Sabtu, 24 September 2011

Bandar Lampung

Kota ini tak berangsur tua, umur yang beratus tahun tak nampak. Kota ini seperti perempuan muda yang centil, gelisah dengan pubernya--yang entah keberapa--melulu ingin menjadi pusat perhatian. Perlahan, kota yang dianggap kota kelas 2 ini terus berdandan. Menarik roknya tinggi-tinggi agar diperhatikan, menurunkan kerah bajunya serendah-rendahnya. Agar diperhatikan.

Kota ini ingin naik kelas. Mengejar ketertinggalan dari kota-kota disebelahnya.
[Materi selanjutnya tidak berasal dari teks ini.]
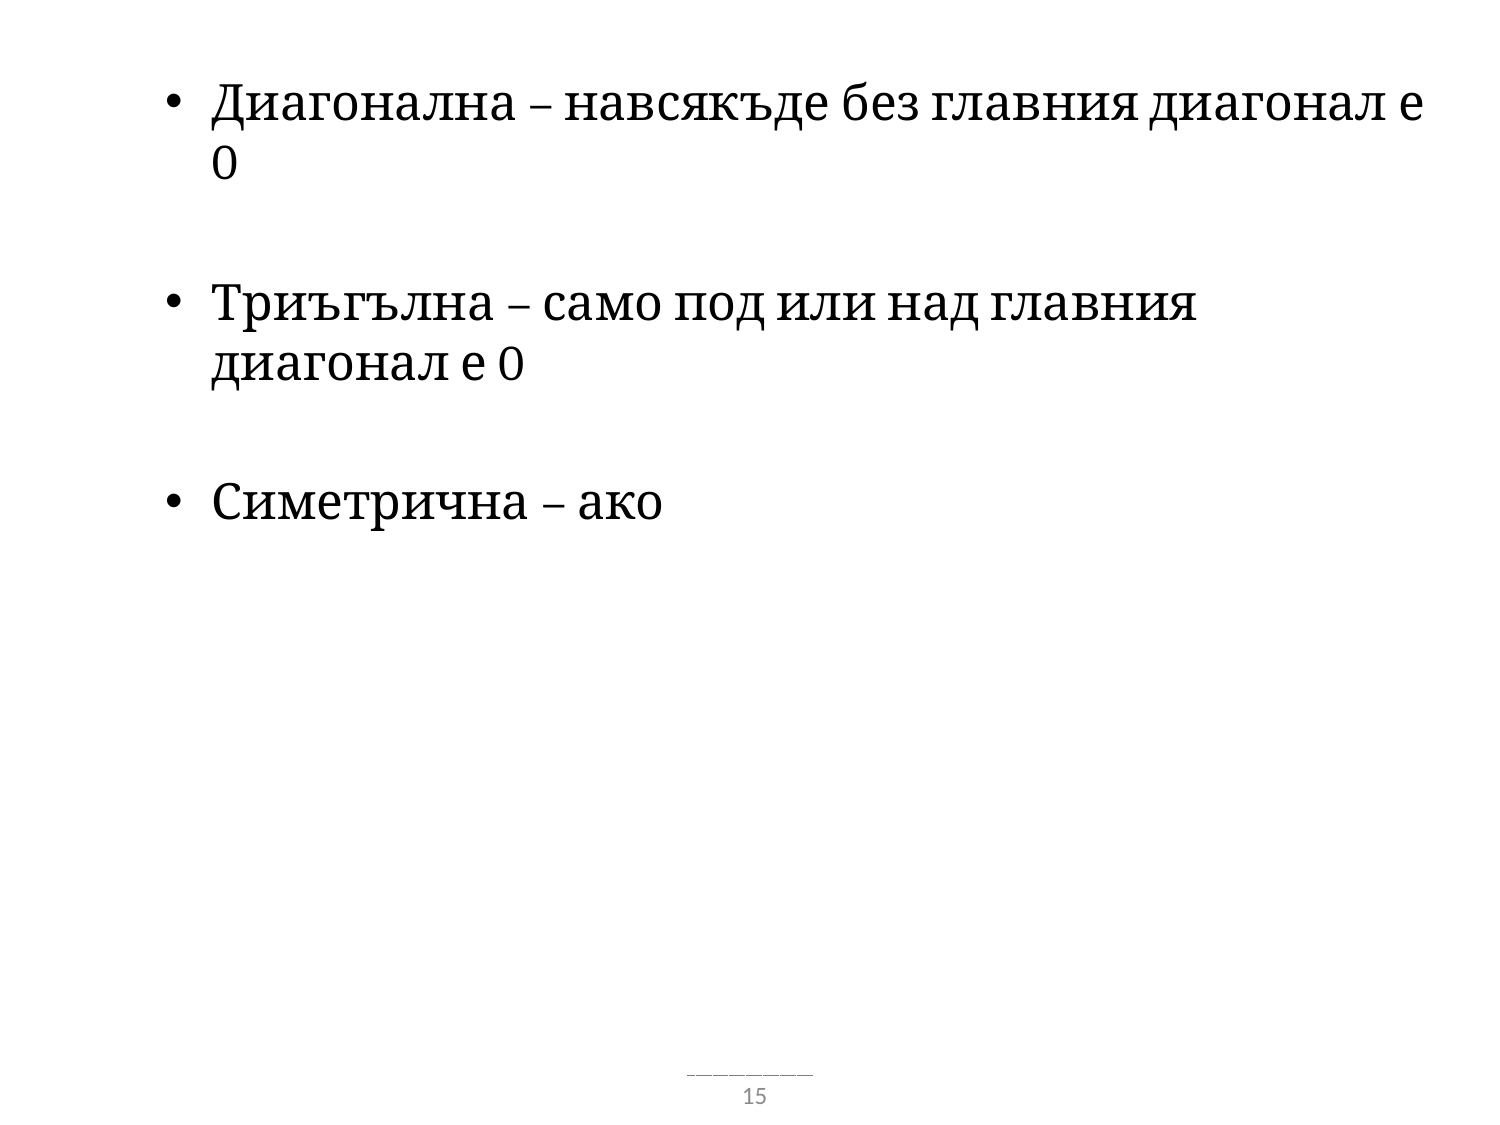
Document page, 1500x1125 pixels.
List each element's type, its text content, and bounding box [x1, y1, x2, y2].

slide_number 15 [579, 1065, 930, 1125]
Tapi mestikah upaya naik kelas itu harus dilakukan dengan mengobral sisi-sisi kemanusiaan yang dimilikinya (yang tak dimiliki kota tetangganya).

Bukankah kota adalah rumah dan rumah berarti harus tentram dan asri? Bukankah kota harus humanis, harus bisa menjadi rumah tinggal bagi siapa saja. Bagi Gubernurnya, bagi pengusahanya, bagi rakyat jelatanya?

Kemajuan adalah baik, tapi penindasan tidak. Kota ini boleh seksi tapi tidak murahan!